12.10.2009

Mary & Max

Mary & Max (Elliot, 2009) - ***



If the long, hard, and often fruitless struggle to make even the faintest meaningful connection with another human being doesn’t sound like the basis for an adorable claymation film, you merely lack Adam Elliot’s vivid, sometimes wild, imagination. Elliot, an Australian animator best known for the Oscar-winning short Harvie Krumpet (2004), does some pretty amazing stuff with Mary & Max, an uneven but ultimately rewarding telling of the allegedly-true story of a bizarre pen-pal relationship between a lonely Australian girl and an Aspie from New York.

Billy Idol, eat your heart out.


Mary Daisy Dinkle (Toni Collette) and Max Jerry Horowitz (Philip Seymour Hoffman) are friendless; Mary for the more conventional reasons of being awkward, pudgy, and oddly-birthmarked; Max because, to paraphrase the omnipresent narrator (Barry Humphries, dry in the classically British manner), he has trouble negotiating an unstructured and undesignated world. Reaching each other through serendipity and connecting instantly through chocolate, the Noblets, and a mutual intutition that each can relieve the other’s lonliness, a lifelong friendship begins.

New York, I love you, but you don't fit into my exceedingly limited way of engaging the world around me.

Elliot tales his tale with a surplus of gusto – a suburban Australia drenched in earth tones and filled with big-eyed animals and deeply-weird humanity stands in stark contrast to a grey-on-grey Manhattan bursting with noise and nearly-visible odors. The characters are brilliantly distinctive, the animation painstaking, and the story compelling. But the film is not without its flaws, some grievous – it’s mostly told as a recitation, almost entirely blanketed by voice-over from either the narrators or letters exchanged between the protagonists. It occasionally drones, and leaves you begging for these characters to actually interact, or even act, without feeling dictated to. And while the music is often used exceedingly well – especially Penguin Café Orchestra’s “Perpetuum Mobile,” – when it’s not, most notably in a scene near the conclusion set to Pink Martini’s version of “Que Sera,” it threatens to throw us out of the film altogether.
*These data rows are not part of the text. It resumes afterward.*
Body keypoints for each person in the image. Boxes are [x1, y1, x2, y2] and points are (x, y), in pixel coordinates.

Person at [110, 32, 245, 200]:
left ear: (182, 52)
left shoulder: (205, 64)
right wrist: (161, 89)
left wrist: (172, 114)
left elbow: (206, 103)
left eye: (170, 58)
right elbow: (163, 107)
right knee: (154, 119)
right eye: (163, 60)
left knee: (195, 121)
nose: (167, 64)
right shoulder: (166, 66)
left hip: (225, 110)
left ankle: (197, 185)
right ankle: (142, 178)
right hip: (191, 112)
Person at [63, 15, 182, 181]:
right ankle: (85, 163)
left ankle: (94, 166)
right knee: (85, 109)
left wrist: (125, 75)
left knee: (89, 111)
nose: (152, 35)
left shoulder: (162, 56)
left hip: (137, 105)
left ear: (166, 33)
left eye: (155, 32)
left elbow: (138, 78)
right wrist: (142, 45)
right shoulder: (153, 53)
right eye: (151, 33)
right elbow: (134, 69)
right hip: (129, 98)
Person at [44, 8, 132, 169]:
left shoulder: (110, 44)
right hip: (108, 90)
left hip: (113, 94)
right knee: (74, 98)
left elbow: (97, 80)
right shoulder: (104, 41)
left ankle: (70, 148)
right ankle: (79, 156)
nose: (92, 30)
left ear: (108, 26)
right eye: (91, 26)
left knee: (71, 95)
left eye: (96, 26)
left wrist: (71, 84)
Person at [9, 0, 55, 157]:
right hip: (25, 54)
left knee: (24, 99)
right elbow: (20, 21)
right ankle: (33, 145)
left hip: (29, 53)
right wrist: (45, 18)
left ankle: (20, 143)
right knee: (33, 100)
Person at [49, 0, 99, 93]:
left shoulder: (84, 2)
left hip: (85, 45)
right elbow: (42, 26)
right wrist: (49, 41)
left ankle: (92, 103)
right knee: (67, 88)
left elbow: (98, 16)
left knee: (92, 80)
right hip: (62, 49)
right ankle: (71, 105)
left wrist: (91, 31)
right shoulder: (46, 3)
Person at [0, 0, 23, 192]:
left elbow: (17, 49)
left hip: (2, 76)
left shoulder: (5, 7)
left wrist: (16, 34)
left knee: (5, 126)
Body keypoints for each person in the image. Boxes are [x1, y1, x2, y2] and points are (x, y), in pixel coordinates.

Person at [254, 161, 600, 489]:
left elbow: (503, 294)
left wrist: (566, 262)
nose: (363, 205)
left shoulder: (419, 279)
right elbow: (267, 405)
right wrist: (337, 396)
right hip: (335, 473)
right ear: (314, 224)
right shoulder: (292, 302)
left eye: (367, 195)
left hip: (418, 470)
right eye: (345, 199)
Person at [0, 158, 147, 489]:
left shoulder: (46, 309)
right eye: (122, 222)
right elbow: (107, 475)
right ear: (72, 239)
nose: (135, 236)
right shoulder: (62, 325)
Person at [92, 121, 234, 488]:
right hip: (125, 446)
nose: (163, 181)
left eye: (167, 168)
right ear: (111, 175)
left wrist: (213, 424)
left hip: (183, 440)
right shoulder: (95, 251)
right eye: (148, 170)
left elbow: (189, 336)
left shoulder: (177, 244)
In spite of its flaws and limitations, Mary & Max is well-worth seeing, especially at a breezy 80 minutes. It’s mostly compelling, always inventive, and crafted with delicacy, care, and a weird but ineffable love for its creations. Veering between adorable and wicked with manic abandon, Mary & Max is an unusual, unique, but ultimately rewarding film.


Seen at the AFI Silver as part of the Washington Jewish Film Festival.